### What the task requires:
Copy every record verbatim but exclude the pictures.

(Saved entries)
*-*-*
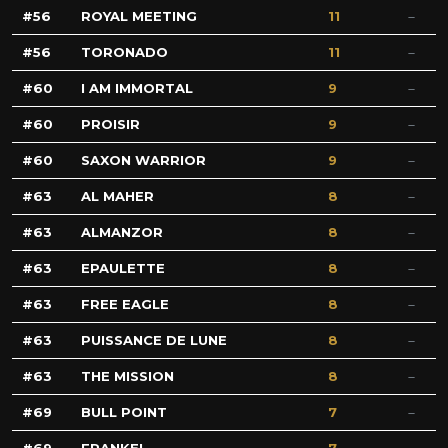
56
ROYAL MEETING
11
56
TORONADO
11
60
I AM IMMORTAL
9
60
PROISIR
9
60
SAXON WARRIOR
9
63
AL MAHER
8
63
ALMANZOR
8
63
EPAULETTE
8
63
FREE EAGLE
8
63
PUISSANCE DE LUNE
8
63
THE MISSION
8
69
BULL POINT
7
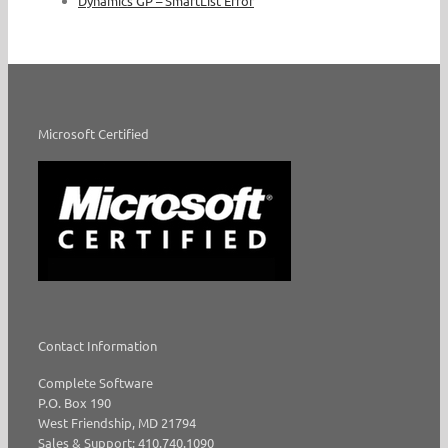
Dynamics GP – SmartList Error
Microsoft Certified
Contact Information
Complete Software
P.O. Box 190
West Friendship, MD 21794
Sales & Support: 410.740.1090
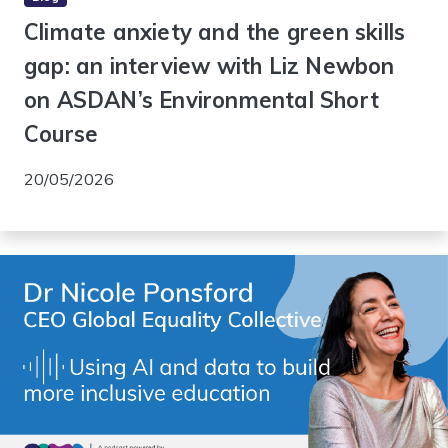
Climate anxiety and the green skills
gap: an interview with Liz Newbon
on ASDAN’s Environmental Short
Course
20/05/2026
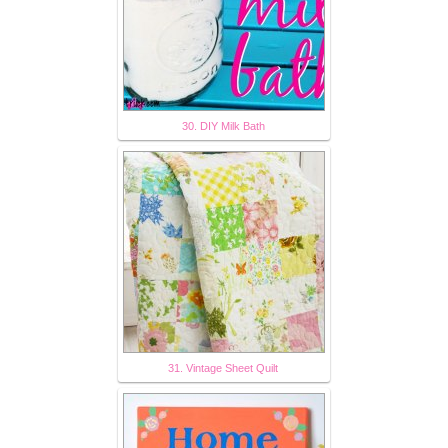
30. DIY Milk Bath
31. Vintage Sheet Quilt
*-*-*
### Written response:
56
ROYAL MEETING
11
56
TORONADO
11
60
I AM IMMORTAL
9
60
PROISIR
9
60
SAXON WARRIOR
9
63
AL MAHER
8
63
ALMANZOR
8
63
EPAULETTE
8
63
FREE EAGLE
8
63
PUISSANCE DE LUNE
8
63
THE MISSION
8
69
BULL POINT
7
Dynamics GP – SmartList Error
Microsoft Certified
Contact Information
Complete Software
P.O. Box 190
West Friendship, MD 21794
Sales & Support: 410.740.1090
Climate anxiety and the green skills
gap: an interview with Liz Newbon
on ASDAN’s Environmental Short
Course
20/05/2026
30. DIY Milk Bath
31. Vintage Sheet Quilt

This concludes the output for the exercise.